Ma qual è, secondo l’imprenditore Santanocito, il segreto del successo? «Per noi si riduce in una parola: l’amore, perché uno deve amare ciò che fa altrimenti alla prima difficoltà ci si tira indietro. Poi la mentalità, cioè la visione del business che è importantissima perché ci sono prodotti che se li faccio io magari non hanno nessun valore e se invece li fa un altro hanno successo perché qualcuno ci ha creduto di più, ha amato quel prodotto più degli altri. E poi l’atteggiamento: oggi si opera in un mercato molto difficile, perché ci sono migliaia di prodotti e milioni di persone che cercano prodotti nuovi, ma alla fine quelli che sfondano sono sempre i soliti, tranne qualche sporadica eccezione. Bisogna quindi mantenere sempre un atteggiamento positivo, essere flessibili, dinamici, stare attenti ai cambiamenti, ascoltare tanto e lavorare di immaginazione e creatività». Mettendo insieme innovazione e tradizione: «Non dobbiamo inventare nulla, siamo arrivati in un’era in cui molte cose sono state già fatte, quello che possiamo fare è cercare di migliorarle o presentarle in chiave diversa».

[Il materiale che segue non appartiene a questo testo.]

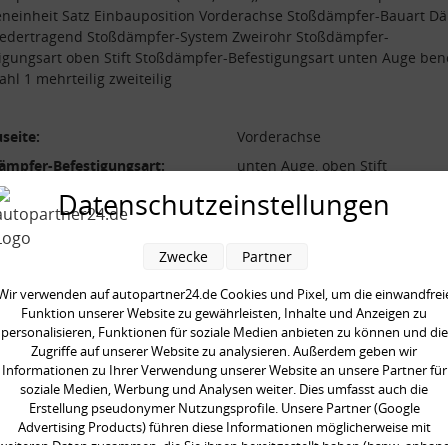
neinheit Satz Einbauposition Vorderachse Stoßdämpfer-Bauart D
 federtragend Stoßdämpfer-System Zweirohr Stoßdämpfer-
igungsart oben Stift Stoßdämpfer-Befestigungsart unten Auge ben
ahl 1 mehrteilig zweiteilig
seite:
Vorderachse
ämpfer-Befestigungsart:
unten Auge, oben Stift
ämpfer-Bauart:
Dämpfer nicht federtragend
Datenschutzeinstellungen
ämpfer-System:
Zweirohr
ämpferart:
Gasdruck
Zwecke
Partner
ilig:
zweiteilig
Wir verwenden auf autopartner24.de Cookies und Pixel, um die einwandfrei
neinheit:
Satz
Funktion unserer Website zu gewährleisten, Inhalte und Anzeigen zu
personalisieren, Funktionen für soziale Medien anbieten zu können und die
gte Stückzahl:
1
Zugriffe auf unserer Website zu analysieren. Außerdem geben wir
Informationen zu Ihrer Verwendung unserer Website an unsere Partner für
soziale Medien, Werbung und Analysen weiter. Dies umfasst auch die
Erstellung pseudonymer Nutzungsprofile. Unsere Partner (Google
Advertising Products) führen diese Informationen möglicherweise mit
weiteren Daten zusammen, die Sie ihnen bereitgestellt haben (bspw. anhan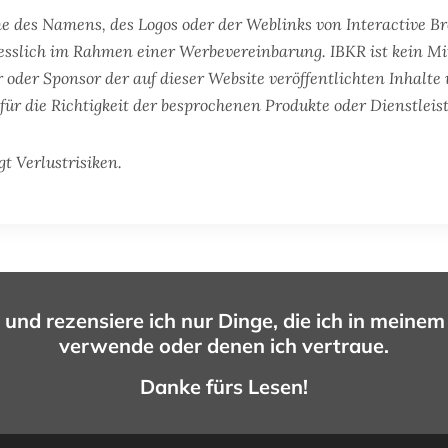
e des Namens, des Logos oder der Weblinks von Interactive Br
iesslich im Rahmen einer Werbevereinbarung. IBKR ist kein M
r oder Sponsor der auf dieser Website veröffentlichten Inhalte 
für die Richtigkeit der besprochenen Produkte oder Dienstleis
gt Verlustrisiken.
 und rezensiere ich nur Dinge, die ich in meinem
verwende oder denen ich vertraue.
Danke fürs Lesen!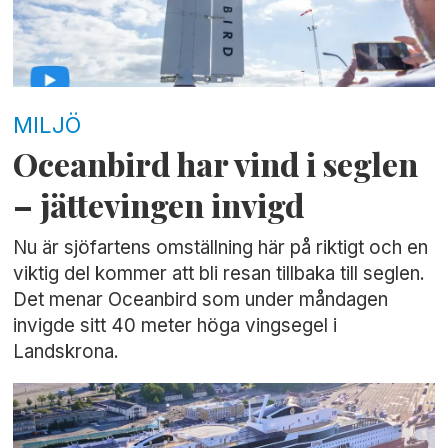
MILJÖ
Oceanbird har vind i seglen
– jättevingen invigd
Nu är sjöfartens omställning här på riktigt och en
viktig del kommer att bli resan tillbaka till seglen.
Det menar Oceanbird som under måndagen
invigde sitt 40 meter höga vingsegel i
Landskrona.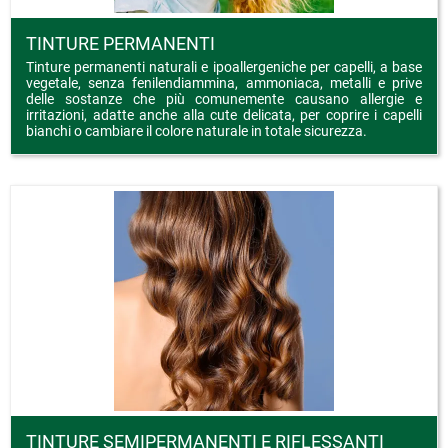
TINTURE PERMANENTI
Tinture permanenti naturali e ipoallergeniche per capelli, a base
vegetale, senza fenilendiammina, ammoniaca, metalli e prive
delle sostanze che più comunemente causano allergie e
irritazioni, adatte anche alla cute delicata, per coprire i capelli
bianchi o cambiare il colore naturale in totale sicurezza.
TINTURE SEMIPERMANENTI E RIFLESSANTI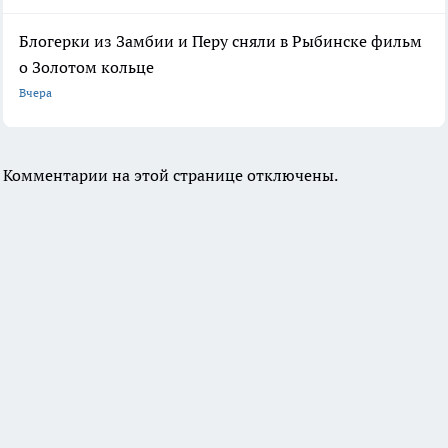
Блогерки из Замбии и Перу сняли в Рыбинске фильм
о Золотом кольце
Вчера
Комментарии на этой странице отключены.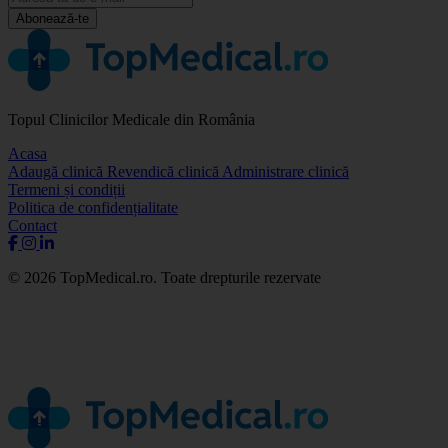
Abonează-te
Topul Clinicilor Medicale din România
Acasa
Adaugă clinică
Revendică clinică
Administrare clinică
Termeni și condiții
Politica de confidențialitate
Contact
© 2026 TopMedical.ro. Toate drepturile rezervate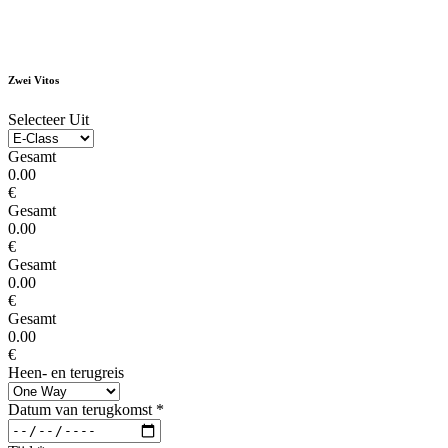
Zwei Vitos
Selecteer Uit
Gesamt
0.00
€
Gesamt
0.00
€
Gesamt
0.00
€
Gesamt
0.00
€
Heen- en terugreis
Datum van terugkomst
*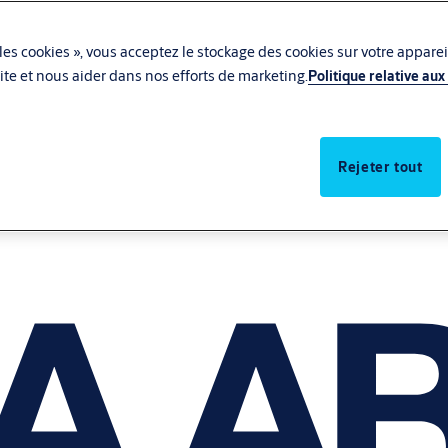
les cookies », vous acceptez le stockage des cookies sur votre apparei
u site et nous aider dans nos efforts de marketing.
Politique relative aux
Rejeter tout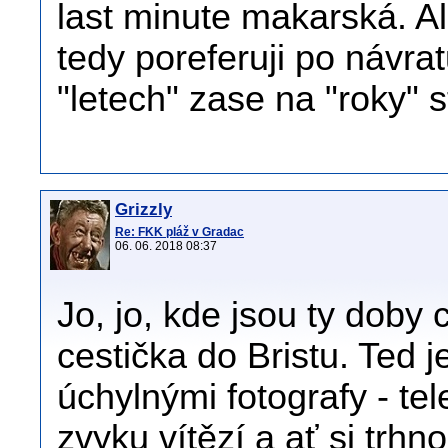
last minute makarská. Al
tedy poreferuji po návra
"letech" zase na "roky" s
Grizzly
Re: FKK pláž v Gradac
06. 06. 2018 08:37
Jo, jo, kde jsou ty doby
cestička do Bristu. Ted 
úchylnými fotografy - tel
zvyku vítězí a ať si trhn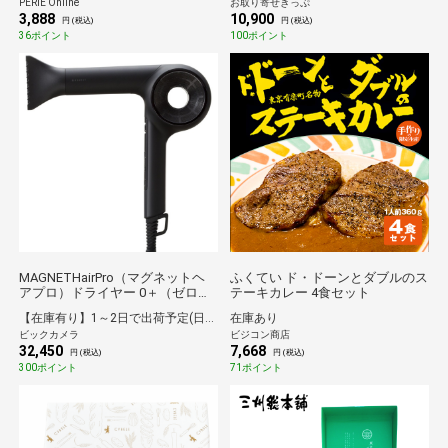
PERIE Online
お取り寄せきっぷ
3,888
10,900
円 (税込)
円 (税込)
36ポイント
100ポイント
MAGNETHairPro（マグネットヘ
ふくてい ド・ドーンとダブルのス
アプロ）ドライヤー 0＋（ゼロプ
テーキカレー 4食セット
ラス） ブラック HCDG07CB
【在庫有り】1～2日で出荷予定(日付指定可)
在庫あり
ビックカメラ
ビジコン商店
32,450
7,668
円 (税込)
円 (税込)
300ポイント
71ポイント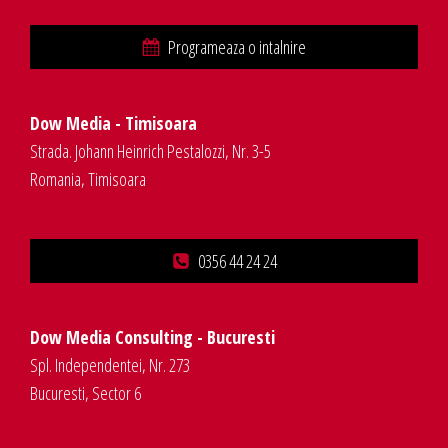
Programeaza o intalnire
Dow Media - Timisoara
Strada. Johann Heinrich Pestalozzi, Nr. 3-5
Romania, Timisoara
0356 44 24 24
Dow Media Consulting - Bucuresti
Spl. Independentei, Nr. 273
Bucuresti, Sector 6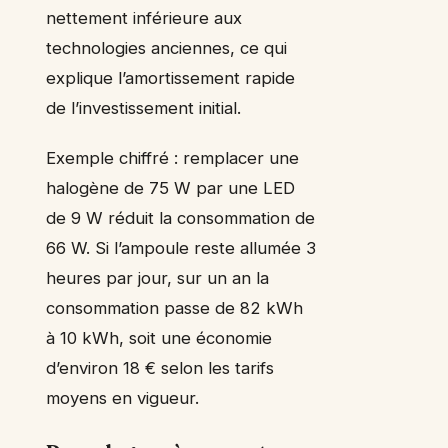
nettement inférieure aux
technologies anciennes, ce qui
explique l’amortissement rapide
de l’investissement initial.
Exemple chiffré : remplacer une
halogène de 75 W par une LED
de 9 W réduit la consommation de
66 W. Si l’ampoule reste allumée 3
heures par jour, sur un an la
consommation passe de 82 kWh
à 10 kWh, soit une économie
d’environ 18 € selon les tarifs
moyens en vigueur.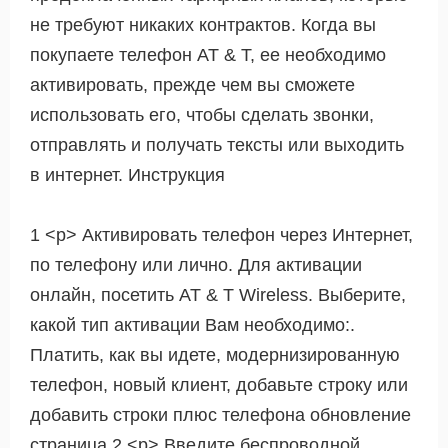
не требуют никаких контрактов. Когда вы
покупаете телефон AT & T, ее необходимо
активировать, прежде чем вы сможете
использовать его, чтобы сделать звонки,
отправлять и получать тексты или выходить
в интернет. Инструкция
1 <р> Активировать телефон через Интернет,
по телефону или лично. Для активации
онлайн, посетить AT & T Wireless. Выберите,
какой тип активации Вам необходимо:.
Платить, как вы идете, модернизированную
телефон, новый клиент, добавьте строку или
добавить строки плюс телефона обновление
страница 2 <р> Введите беспроводной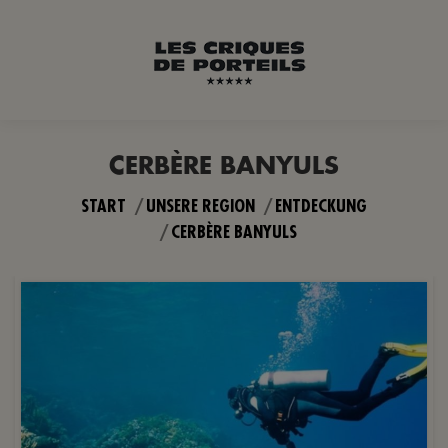
CERBÈRE BANYULS
Sie befinden sich hier:
START
UNSERE REGION
ENTDECKUNG
CERBÈRE BANYULS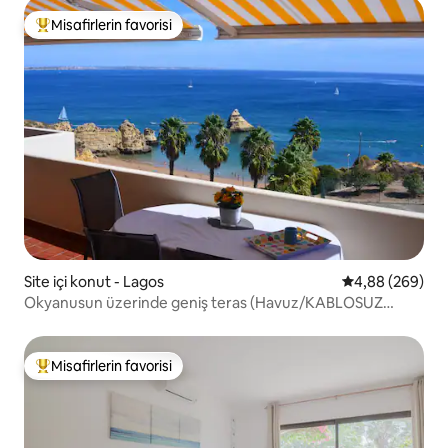
Misafirlerin favorisi
Misafirlerin favorilerinden en beğenilenler arasında
Site içi konut - Lagos
5 üzerinden or
4,88 (269)
Okyanusun üzerinde geniş teras (Havuz/KABLOSUZ
İNTERNET BAĞLANTISI/klima)
Misafirlerin favorisi
Misafirlerin favorilerinden en beğenilenler arasında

Ed è in fondo quello che consiglia ai giovani: «Consiglio di fare qualcosa per cui essere ricordati nella vita, ovviamente in maniera positiva. Come dicevo prima, tutto ciò di cui disponiamo ci è stato donato da chi ha vissuto prima di noi, penso quindi che tutti noi abbiamo il dovere di fare qualcosa per mantenere queste cose ma soprattutto per migliorarle. Purtroppo a volte i valori si perdono, però tutti abbiamo l’obbligo di contribuire alla crescita non solo di noi stessi ma anche degli altri».

E non ha dubbi Santanocito su cosa manchi alla Sicilia per riuscire a fare il salto di qualità economico: «Manca l’unione, la capacità di fare rete. Qui in Sicilia scontiamo sempre un po’ di gelosia e invidia nella gestione dei rapporti e delle aziende, mentre invece secondo me la Sicilia potrebbe essere l’azienda più grande al mondo sia per ciò che produciamo che per la qualità. Il problema è che non si riescono a creare dei consorzi. E poi si considerano quelli siciliani prodotti solo di nicchia. La nicchia è il più grosso problema della Sicilia: come può essere mai di nicchia un prodotto che costa 3 euro? Né ha valore il discorso che i prodotti siciliani tirano tanto all’estero: già è difficile portare avanti un marchio in Sicilia, figuriamoci andare all’estero. Dobbiamo dunque fare rete, perché unendoci siamo straordinari, mentre un pezzetto alla volta qualcuno emerge, qualcuno cade, qualcuno resta uguale per tutta la vita e non si va da nessuna parte».